Dass Menschen unterschiedlich sind, dass sie mit etwaigen Behinderungen ganz verschieden ihre Fähig- und Fertigkeiten entwickeln, ist sowohl beim Werkstatt Utopia Orchester als auch in der Inklusionsklasse der Freien Waldorfschule ein werteleitendes Selbstverständnis. So musizieren im Orchester junge Erwachsene und Senioren. Manche haben körperliche oder geistige Behinderungen, auch sinnesbezogene Behinderungen sowie leichte kognitive Einschränkungen kommen vor. Andere wiederum haben nichts dergleichen. Die Orchestermitglieder bilden somit eine bunte Mischung, die unterm Strich das „Anders sein“ als ganz normal erleben lässt. So jedenfalls für das Publikum bei Hänsel und Gretel. Die Hauptrollen mit vielen Sprechpassagen und anspruchsvollen Gesangspartien waren von Kindern solistisch besetzt. Die bekannten in der Oper vorkommenden Kinderlieder wie „Ein Männlein steht im Walde“ oder „Suse, liebe Suse“ wurden chorisch gesungen. 

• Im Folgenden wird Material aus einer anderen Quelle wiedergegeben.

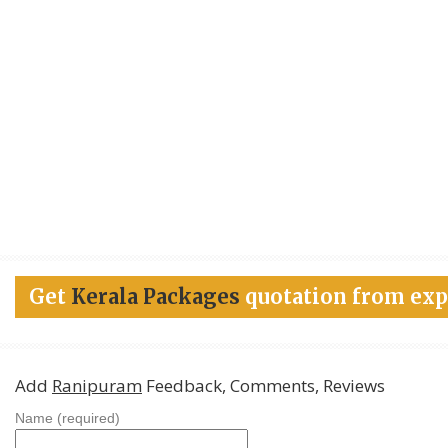
Get
Kerala Packages
quotation from exp
Add
Ranipuram
Feedback, Comments, Reviews
Name (required)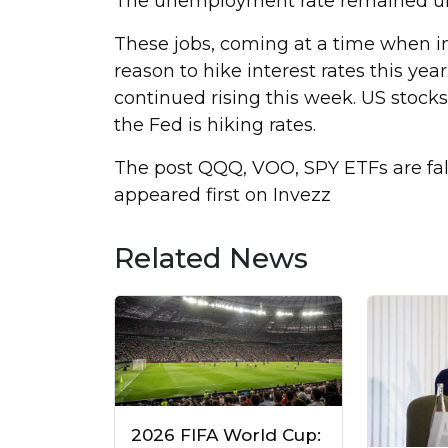
The unemployment rate remained u
These jobs, coming at a time when in
reason to hike interest rates this yea
continued rising this week. US stoc
the Fed is hiking rates.
The post QQQ, VOO, SPY ETFs are fall
appeared first on Invezz
Related News
2026 FIFA World Cup: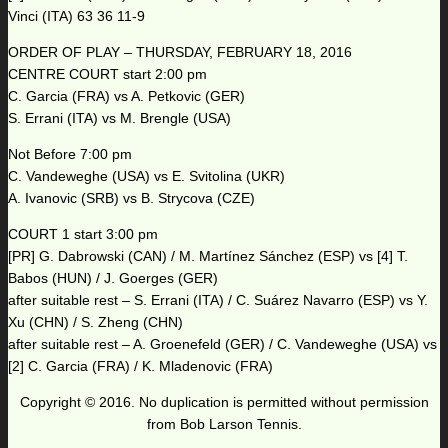
Vinci (ITA) 63 36 11-9
ORDER OF PLAY – THURSDAY, FEBRUARY 18, 2016
CENTRE COURT start 2:00 pm
C. Garcia (FRA) vs A. Petkovic (GER)
S. Errani (ITA) vs M. Brengle (USA)
Not Before 7:00 pm
C. Vandeweghe (USA) vs E. Svitolina (UKR)
A. Ivanovic (SRB) vs B. Strycova (CZE)
COURT 1 start 3:00 pm
[PR] G. Dabrowski (CAN) / M. Martínez Sánchez (ESP) vs [4] T.
Babos (HUN) / J. Goerges (GER)
after suitable rest – S. Errani (ITA) / C. Suárez Navarro (ESP) vs Y.
Xu (CHN) / S. Zheng (CHN)
after suitable rest – A. Groenefeld (GER) / C. Vandeweghe (USA) vs
[2] C. Garcia (FRA) / K. Mladenovic (FRA)
Copyright © 2016. No duplication is permitted without permission
from Bob Larson Tennis.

Intensive Proben & Engagement

Während die Kinder ihren Part insbesondere im Schulunterricht erlernten, übte das Orchester die Musik bei seinen wöchentlichen Donnerstagsproben ein. Anschließend waren eine gemeinsame Kennenlernprobe und weitere fünf gemeinsame Proben angesetzt, was im Rückblick zu wenig war. Nicht unbedingt für die Schüler*innen, wohl aber für das Orchester. Bei gemeinsamen Proben mit Kindern geht es zwangsläufig etwas lebhafter zu. Hier die volle Konzentration zu wahren, ist für Amateurmusiker*innen – die in den Proben ja nicht zuletzt einen Ausgleich zu ihrem durch Beruf und Familie fordernden Alltag suchen – eine Herausforderung. Mehr Gelegenheit, dass sich beide Seiten aneinander gewöhnen, wäre für ein nächstes Mal eventuell vorteilhaft. Zudem waren die Orchestermitglieder auch mit den insgesamt fünf Aufführungsterminen stark gefordert. Für Vorstellungen werktags mussten manche Urlaub einreichen, wobei freilich das gemeinsame Erlebnis am Ende in der Regel alles wieder wettmachte.